Emma has $26 for her weekend expenses. She spent $12.81, including tax, on a new book. Additionally, she needs to set aside $10.00 for a lunch outing next week. If stickers cost $0.42 per package, tax included, describe the maximum number of packages (p) Emma can buy.

Which inequality should be used to solve this problem?

(1 point)
Responses

0.42p + 2.81 ≥ 26

0.42p + 22.81≥ 26

0.42p + 22.81≤ 26

0.42p + 2.81 ≤ 26
Question 2
(1 point)
The maximum number of packages Emma can buy is

1 answer

To determine the maximum number of packages of stickers Emma can buy, we start with her available budget after her expenses.

  1. Emma has $26.00.
  2. She spent $12.81 on a book, leaving her with: \[ 26 - 12.81 = 13.19 \]
  3. She also needs to set aside $10.00 for lunch, which further reduces her available funds: \[ 13.19 - 10.00 = 3.19 \]

Now, we'll denote the number of sticker packages she can buy as \( p \).

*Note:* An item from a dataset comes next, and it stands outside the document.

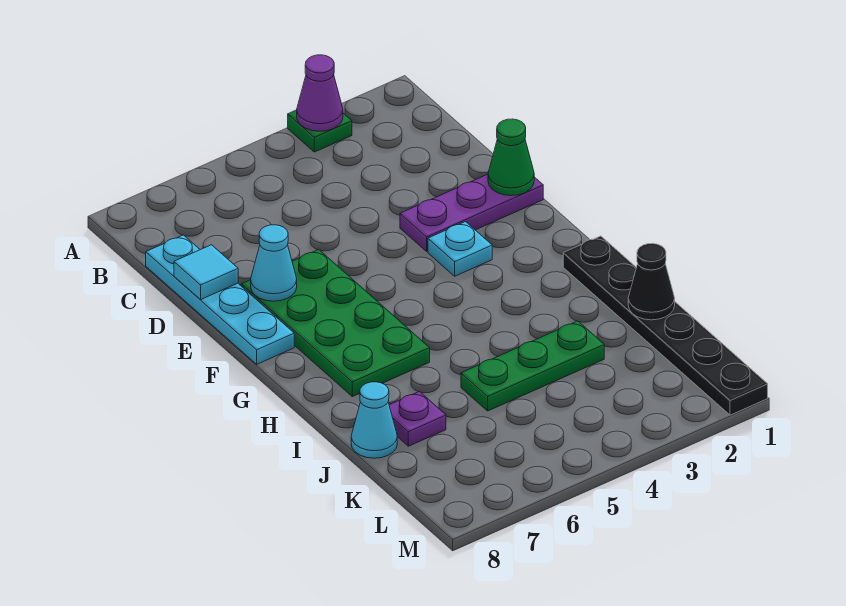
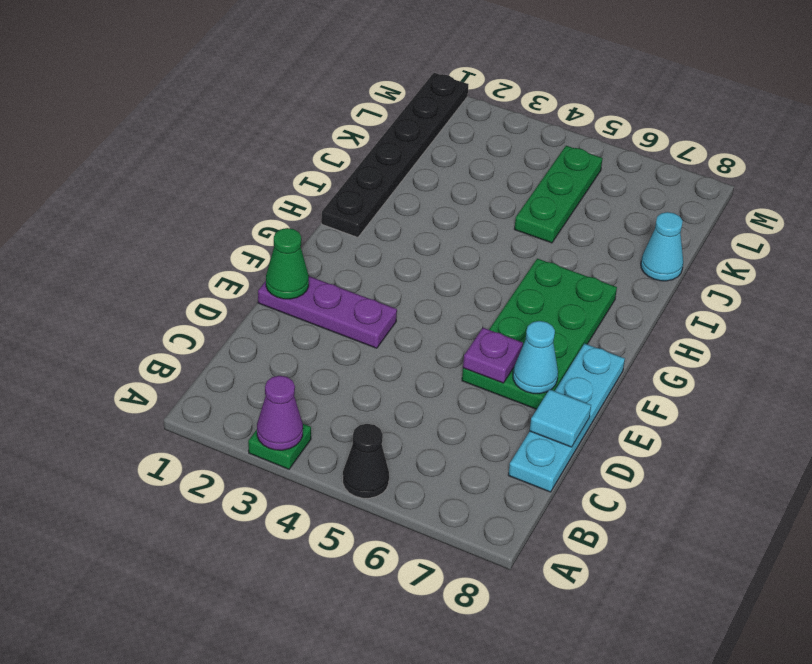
cyan 1x1 plate [428,222,492,276] -> none
black 1x1 cone [628,243,675,320] -> black 1x1 cone moved to [343,424,389,498]
green 1x3 plate [461,321,604,411] -> green 1x3 plate turned to [515,146,603,243]
purple 1x1 plate [389,391,446,446] -> purple 1x1 plate moved to [463,328,523,383]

Each package costs $0.42. To find the maximum number of packages Emma can buy, we need to set up the following inequality, which includes the available budget after her expenses:

\[ 0.42p \leq 3.19 \]

This can be rewritten in the context of the possible options provided:

The correct inequality is: \[ 0.42p + 22.81 \leq 26 \] as this considers her total expenses (including the book and lunch).

Question 1 Answer: The inequality that should be used to solve this problem is:

  • 0.42p + 22.81 ≤ 26.

Question 2: Maximum Number of Packages Emma Can Buy Now, we can solve for \( p \): \[ 0.42p \leq 3.19 \] Dividing both sides by 0.42 gives us: \[ p \leq \frac{3.19}{0.42} \approx 7.595 \] Since \( p \) must be a whole number (packages), the maximum number of packages Emma can buy is \( 7 \).

Question 2 Answer: The maximum number of packages Emma can buy is 7.